**RECORDS PROVIDED:**

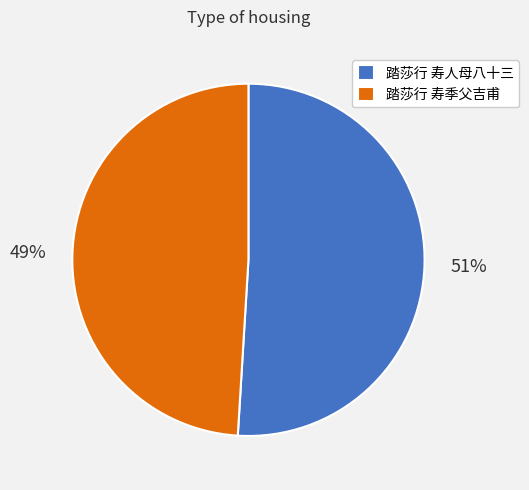

Is the sum of 踏莎行 寿人母八十三 and 踏莎行 寿季父吉甫 greater than half?

Yes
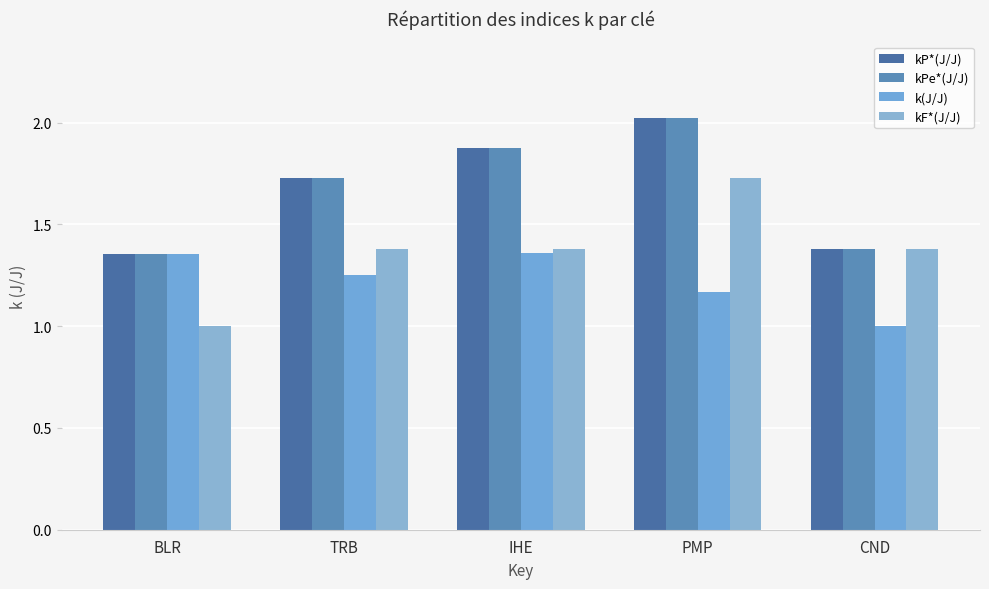

Which category has the lowest value across all series?

BLR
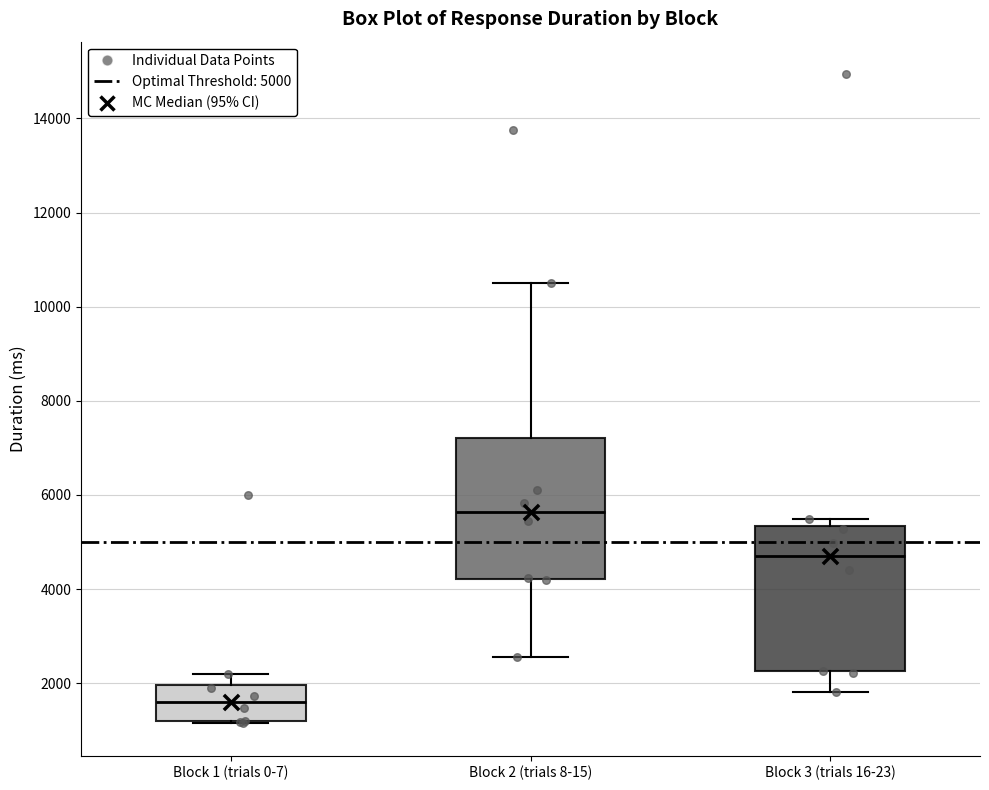

Reading left to right, read every box against the y-axis: the position of its median line, the range the box covers, and the ends of its whiskers. The values are not printed on the chart, so give them approximately, as read against the axis.

Block 1 (trials 0-7): median 1600, box 1200 to 2000, whiskers 1200 to 2200
Block 2 (trials 8-15): median 5600, box 4200 to 7200, whiskers 2600 to 10400
Block 3 (trials 16-23): median 4600, box 2200 to 5400, whiskers 1800 to 5400 (just above the box's upper edge)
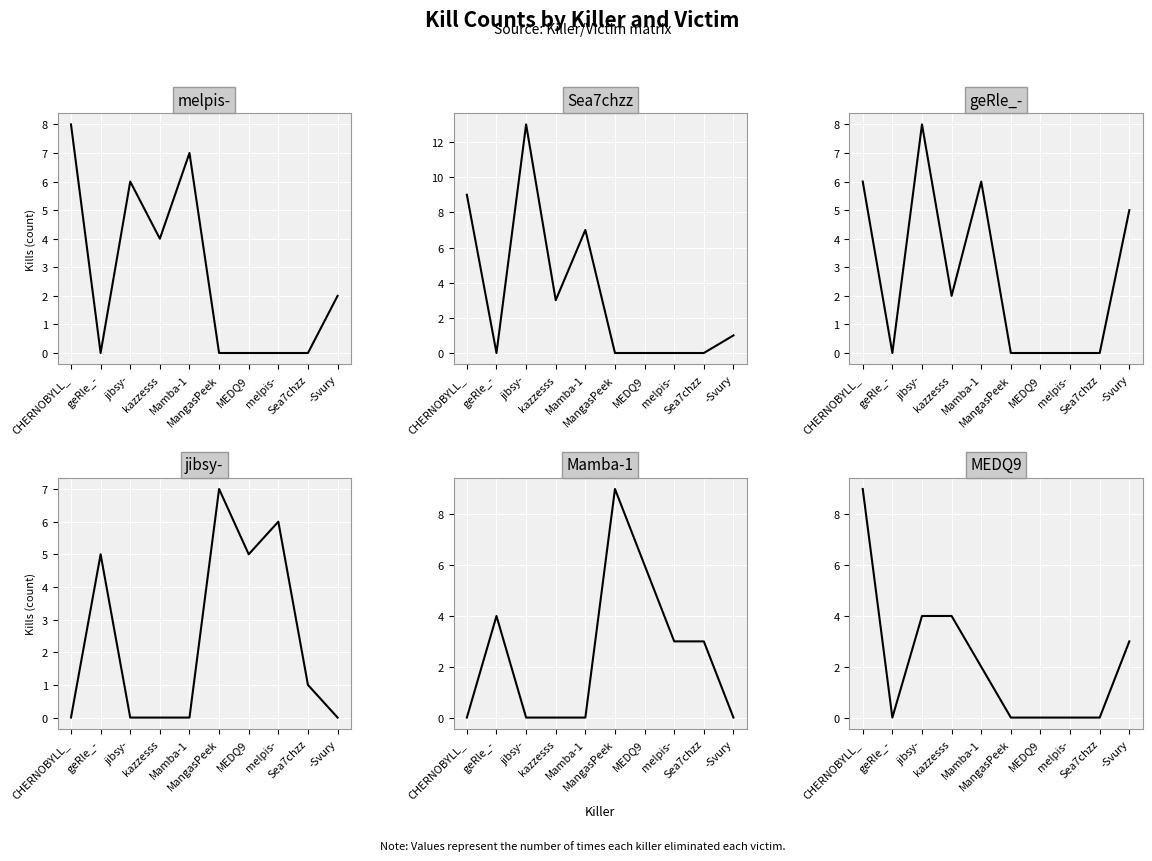

The jibsy- series shows -2 at -Svury. True or false?

False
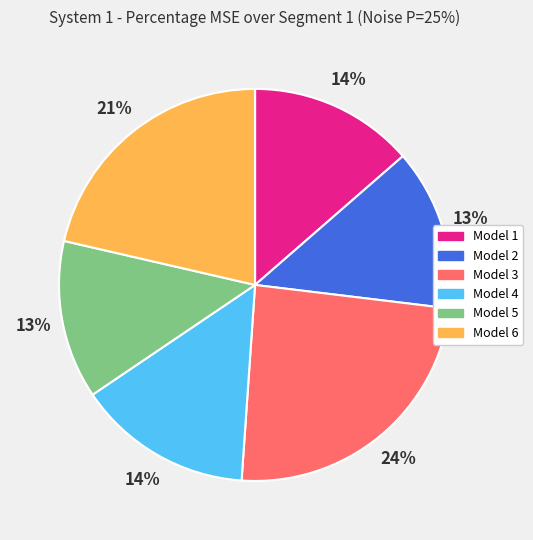

Is there any slice that represents more than half of the pie?

No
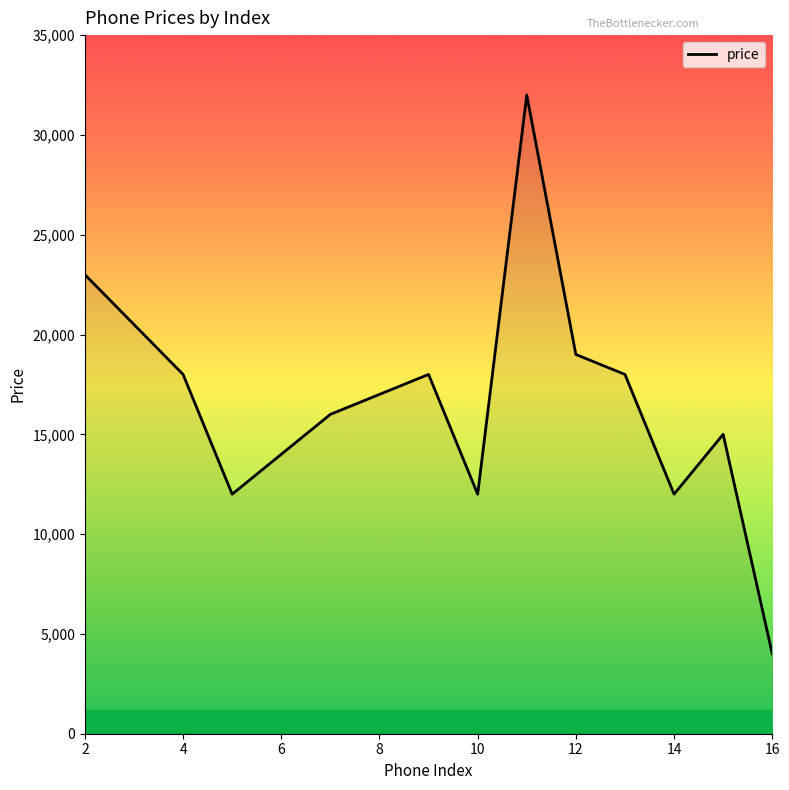

What is the difference between the maximum and minimum values?

28000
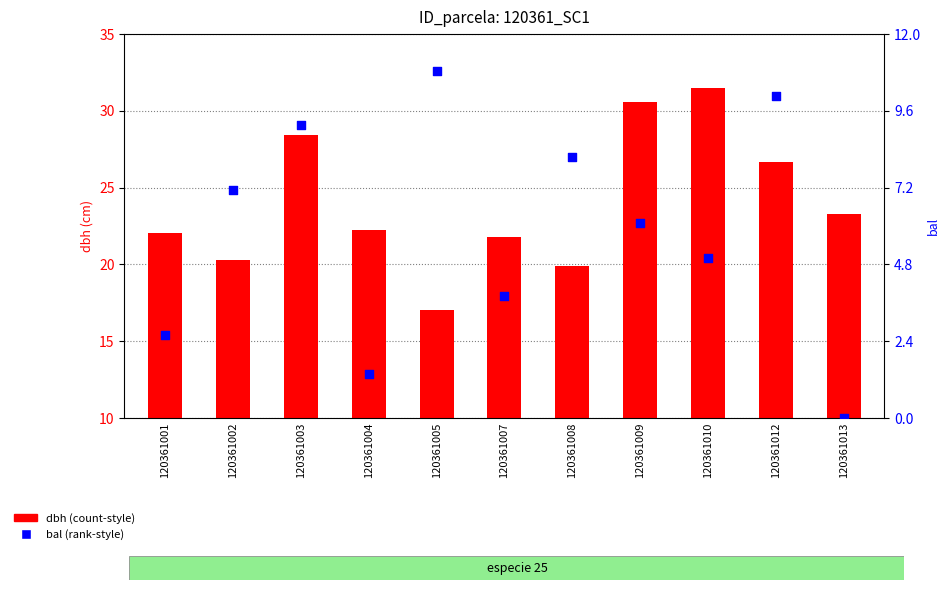

Is the value of dbh at 120361005 greater than the value of bal at 120361008?

Yes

**TASK DIRECTIONS:** Reproduce all of the rows above word for word, leaving out the pictures.

**WRITTEN REPLY:**
Is the sum of 踏莎行 寿人母八十三 and 踏莎行 寿季父吉甫 greater than half?

Yes

Which category has the lowest value across all series?

BLR

Reading left to right, read every box against the y-axis: the position of its median line, the range the box covers, and the ends of its whiskers. The values are not printed on the chart, so give them approximately, as read against the axis.

Block 1 (trials 0-7): median 1600, box 1200 to 2000, whiskers 1200 to 2200
Block 2 (trials 8-15): median 5600, box 4200 to 7200, whiskers 2600 to 10400
Block 3 (trials 16-23): median 4600, box 2200 to 5400, whiskers 1800 to 5400 (just above the box's upper edge)

The jibsy- series shows -2 at -Svury. True or false?

False

Is there any slice that represents more than half of the pie?

No

What is the difference between the maximum and minimum values?

28000

Is the value of dbh at 120361005 greater than the value of bal at 120361008?

Yes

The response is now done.